Наталья: — Вот Игорь почему-то производит на людей впечатление скрытного человека. На самом деле это не так. Кстати, женщины это, видимо, чувствуют, потому что письма ему шлют пачками до сих пор. Это что-то потрясающее!
— Вы тоже эти письма прочитываете?
Наталья: — Да, он мне все их приносит. (Смеется.) Знаете, сколько нам однажды носков прислали? Игорь в программе «Время» рассказывал, какие сильные морозы стоят в Москве. Так ему потом со всего Союза посылки с носками приходили.
— Игорь, чем вы занимаетесь дома на свободной от работы неделе?
— У меня масса дел. Куда-то езжу, с кем-то встречаюсь. Потом, ребенка же надо к школе готовить. Мы его хотим отдать в английскую школу, а претендентов в нее много. Кроме того, в нашей семье на меня еще возложены обязанности занятий музыкой с Никитой. Инициатива-то научить сына играть на фортепиано принадлежала маме, но расхлебывает теперь папа, потому что мама нот не знает.
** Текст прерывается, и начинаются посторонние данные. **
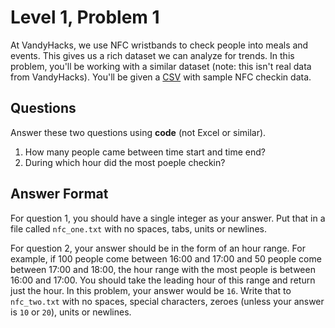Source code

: # Level 1, Problem 1
At VandyHacks, we use NFC wristbands to check people into meals and events. This gives us a rich dataset we can analyze for trends. In this problem, you'll be working with a similar dataset (note: this isn't real data from VandyHacks). You'll be given a [CSV](https://en.wikipedia.org/wiki/Comma-separated_values) with sample NFC checkin data. 

## Questions
Answer these two questions using **code** (not Excel or similar).
1. How many people came between time start and time end?
2. During which hour did the most poeple checkin?


## Answer Format
For question 1, you should have a single integer as your answer. Put that in a file called `nfc_one.txt` with no spaces, tabs, units or newlines.

For question 2, your answer should be in the form of an hour range. For example, if 100 people come between 16:00 and 17:00 and 50 people come between 17:00 and 18:00, the hour range with the most people is between 16:00 and 17:00. You should take the leading hour of this range and return just the hour. In this problem, your answer would be `16`. Write that to `nfc_two.txt` with no spaces, special characters, zeroes (unless your answer is `10` or `20`), units or newlines.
— А какие-то хозяйственные наклонности у вас есть?
— Вот руки у меня всегда росли из того места, откуда нужно. Я еще на старой квартире был единственный, кто все время чинил замок в подъезде. Я все умею делать. Правда, когда мы делали ремонт в этой квартире, я все порывался сам линолеум в кухне постелить. Но Наталья настояла: «Хватит, тебе не положено. Мы наймем человека». Когда я потом заплатил этому человеку деньги, подумал: «Кто бы мне на работе столько платил, сколько он получил».
— Я заметила у вас коллекцию трубок. Вы, говорят, большой любитель трубочного табака?
— Есть такое дело. Правда, сейчас я его курю мало, перешел на сигареты. Потому что трубка не терпит суеты. Ее нужно набить, раскурить, выкурить не торопясь. Это занимает минимум минут сорок. То есть в промежутках между выпусками новостей ее не раскуришь. Но в тихие летние вечера на даче я это очень люблю.
— Вы ведете какую-то светскую жизнь?
— На самом деле я человек домашний. Мне приятно, когда меня куда-то приглашают. Я стараюсь посещать светские мероприятия, но особенно от этого не фанатею. Не люблю куда-то ходить и самого себя представлять.
— Какой вы скромный, однако.
— Да, до самозабвения. (Смеется.)Я действительно скромный и не люблю собой кичиться. Знаете, чего я боялся всегда и боюсь до сих пор? Что я куда-то приду — знаете, дверь так ногой открываешь — и скажу: «Я такой-то». А в ответ услышу: «Ну и что?» Ведь от этого никто не застрахован. А что я отвечу на этот вопрос? Да ничего. Поэтому выставлять себя напоказ я не люблю.